No, the sound of voices did not come from them. To him, the Keepers had nothing to say. But the long, tangled mass of people who lined the bridge into Yeflam, the people who called the artificial nation home, did. They had not liked Fo the Healer and Bau the Disease: the voices that they raised were not for them. The sounds of disapproval were aimed at the men and women who stretched behind Zaifyr, the Mireean people who had fled their home and come here for sanctuary. Most of all they were objecting to the woman who now left the head of the Mireean people and came to stand beside him as he lifted his chained hands.
‘Lady Wagan.’ Aelyn did not look at the woman who had led the people down the Mountains of Ger to Yeflam. ‘You have done me a service,’ she said. ‘You have done Yeflam a service.’
Muriel Wagan, the Lady of the Spine, replied that she had only been respecting Yeflam law.
Zaifyr smiled at her words.
‘I will offer you sanctuary for bringing my brother to me,’ his sister replied. ‘For bringing him to stand trial for the murder of Fo and Bau.’

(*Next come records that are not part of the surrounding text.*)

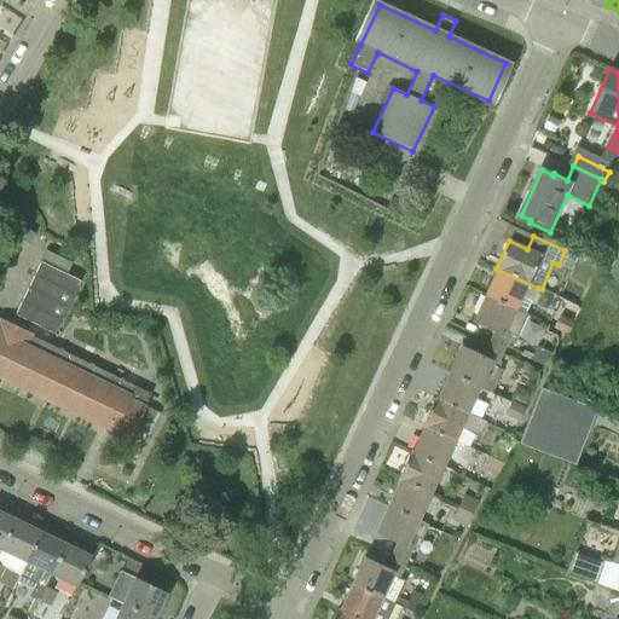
[(599,267),(605,258),(578,243),(573,254),(599,267)]
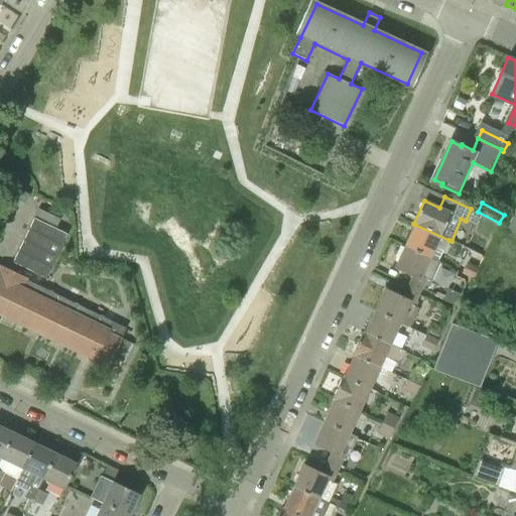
[(515,211),(506,227),(515,232),(515,211)]
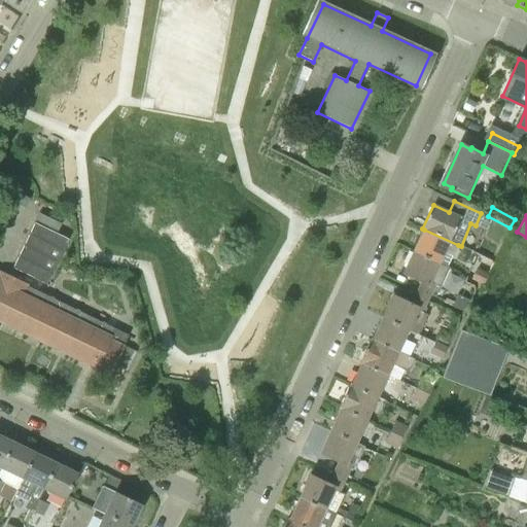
[(14,267),(47,282),(69,238),(36,221),(14,267)]
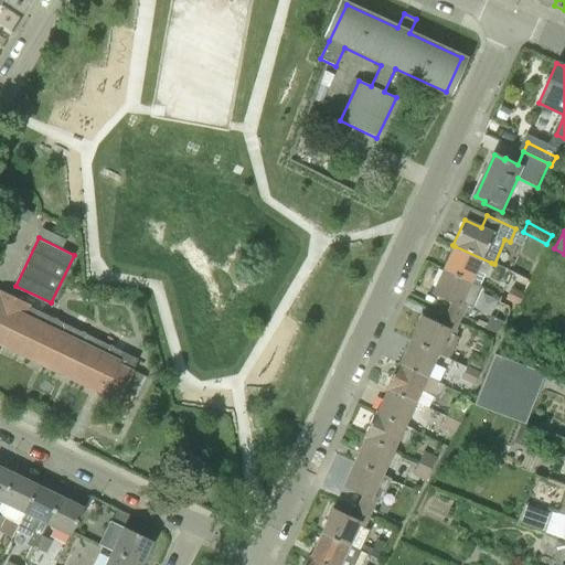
[(444,270),(471,283),(477,272),(486,275),(491,263),(455,246),(444,270)]
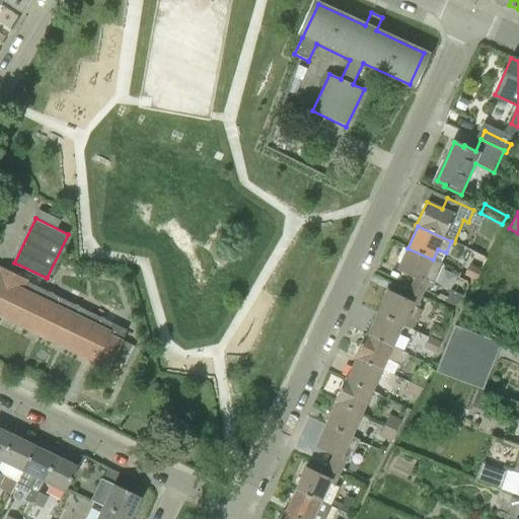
[(411,289),(423,294),(425,291),(430,293),(434,284),(443,265),(433,260),(408,248),(397,270),(415,279),(411,289)]
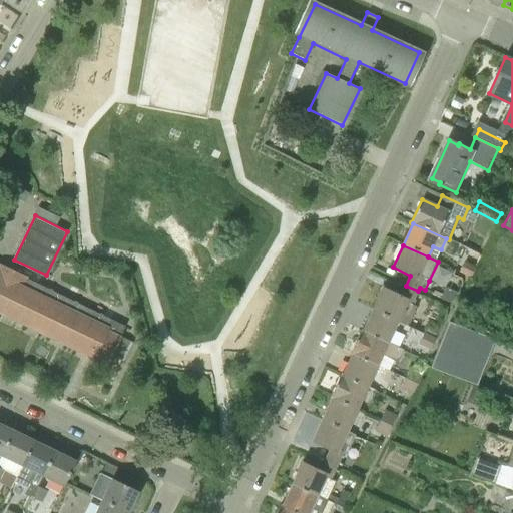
[(459,271),(470,276),(475,266),(470,264),(464,261),(459,271)]
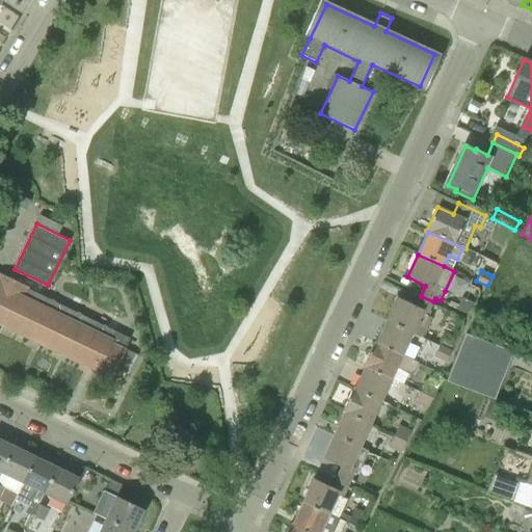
[(111,380),(131,339),(107,327),(107,326),(104,324),(103,325),(81,315),(81,314),(77,312),(77,313),(54,301),(55,301),(51,299),(51,300),(28,289),(29,288),(0,272),(0,323),(86,366),(85,368),(111,380)]
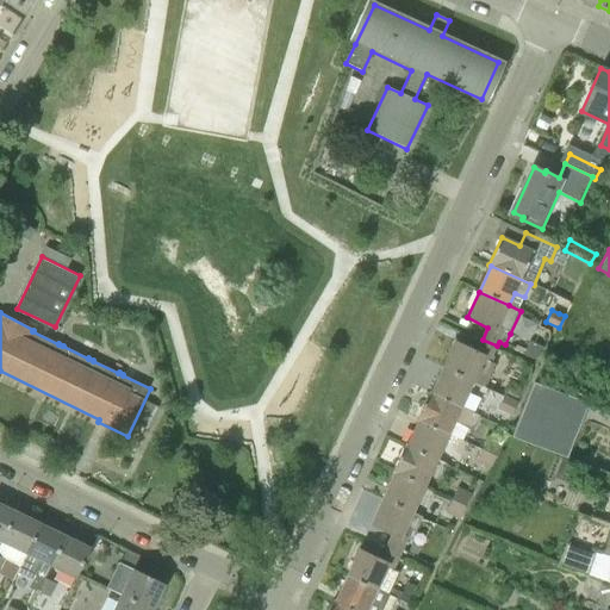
[(443,367),(483,386),(485,387),(496,365),(490,362),(497,346),(483,340),(477,352),(455,341),(443,367)]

‘We ask for no more,’ Lady Wagan said.
Zaifyr had watched Aelyn try to prevent his arrival during the three-week march down the trembling Mountains of Ger.

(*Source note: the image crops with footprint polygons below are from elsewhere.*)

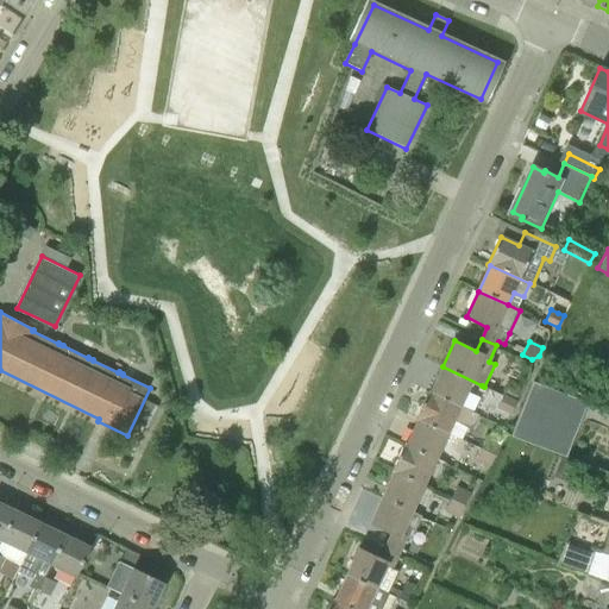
[(547,388),(558,364),(544,358),(531,382),(547,388)]
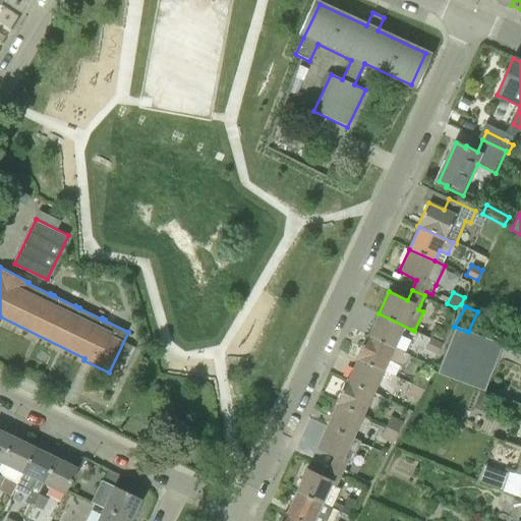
[(368,336),(402,352),(412,330),(379,313),(368,336)]
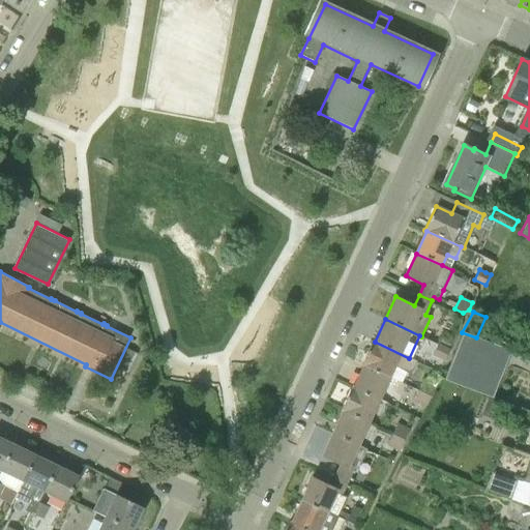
[(444,379),(491,398),(509,350),(476,337),(462,332),(444,379)]
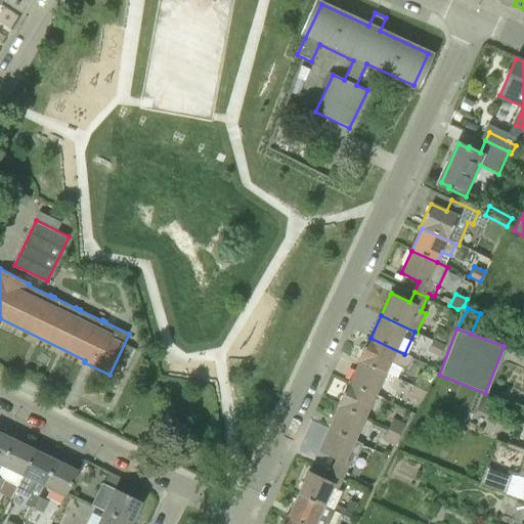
[(357,361),(359,362),(386,374),(396,378),(400,368),(406,370),(412,357),(404,354),(370,338),(368,337),(357,361)]
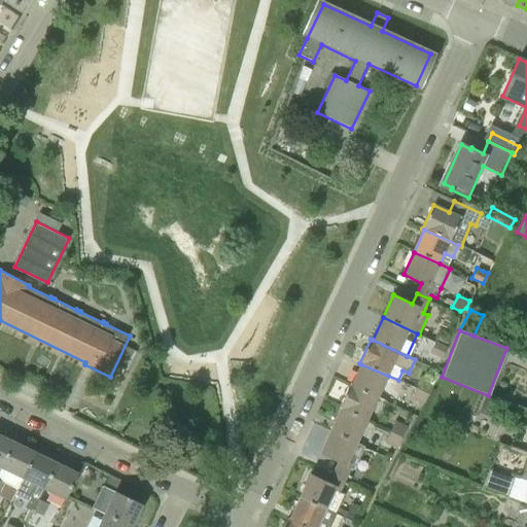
[(429,354),(442,360),(448,348),(435,341),(429,354)]
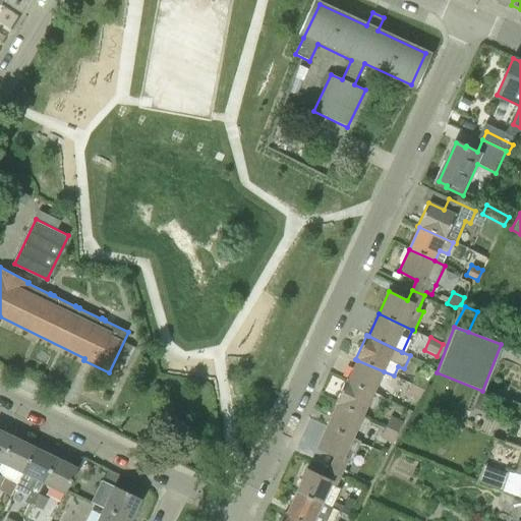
[(348,381),(373,393),(384,371),(357,360),(348,381)]
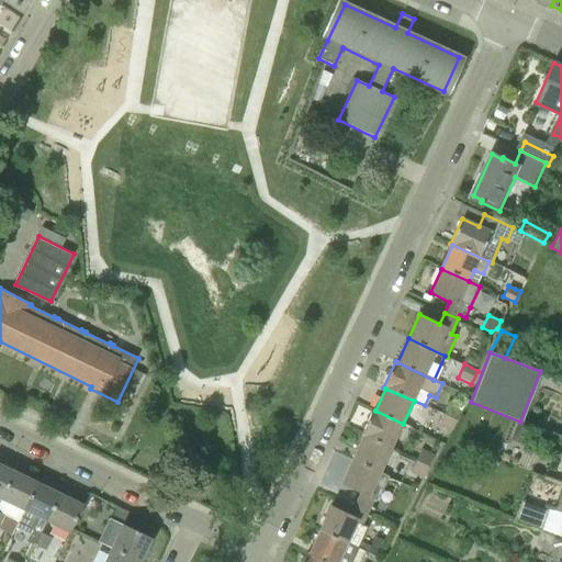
[(457,422),(462,412),(467,398),(460,396),(456,405),(450,402),(444,414),(457,422)]
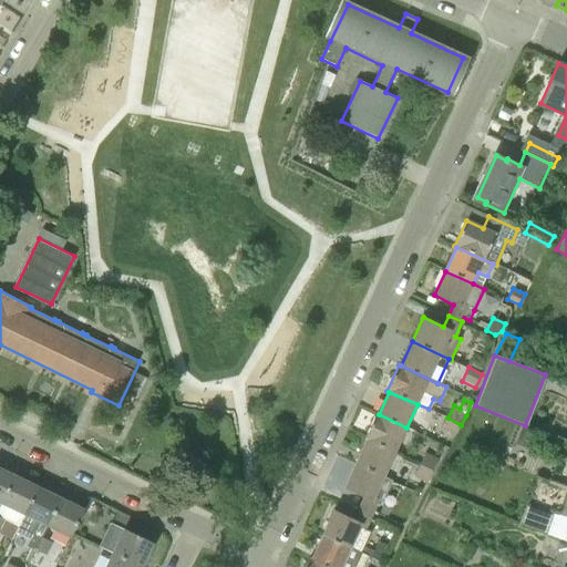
[(364,440),(367,441),(394,454),(406,428),(379,414),(377,413),(364,440)]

She had tried through her representative, Faje – a tall, soft-spoken man whose brown skin disintegrated across his body, leaving blotches of pale pink. He had attempted to convince not just Muriel Wagan and her people that they should not come to Yeflam, but Zaifyr as well. He had spoken to them about the need for Yeflam to remain neutral in the war between Mireea and Leera. He did not want war to spread over both sides of the Spine of Ger, he said. He tried to warn Lady Wagan away with dire predictions of how the presses of Yeflam would treat her and her people. He told her that the ‘free’ presses would be without mercy, that factions within Yeflam would seek to exploit both her and the situation. Those words, Zaifyr knew, were also meant for him. He had smiled when Faje had turned to address him with similar concerns. He had not needed to say a word to the mortal man. Faje’s dark eyes had reflected the knowledge that his words were falling flat before the charm-laced man, just as they did before Muriel Wagan.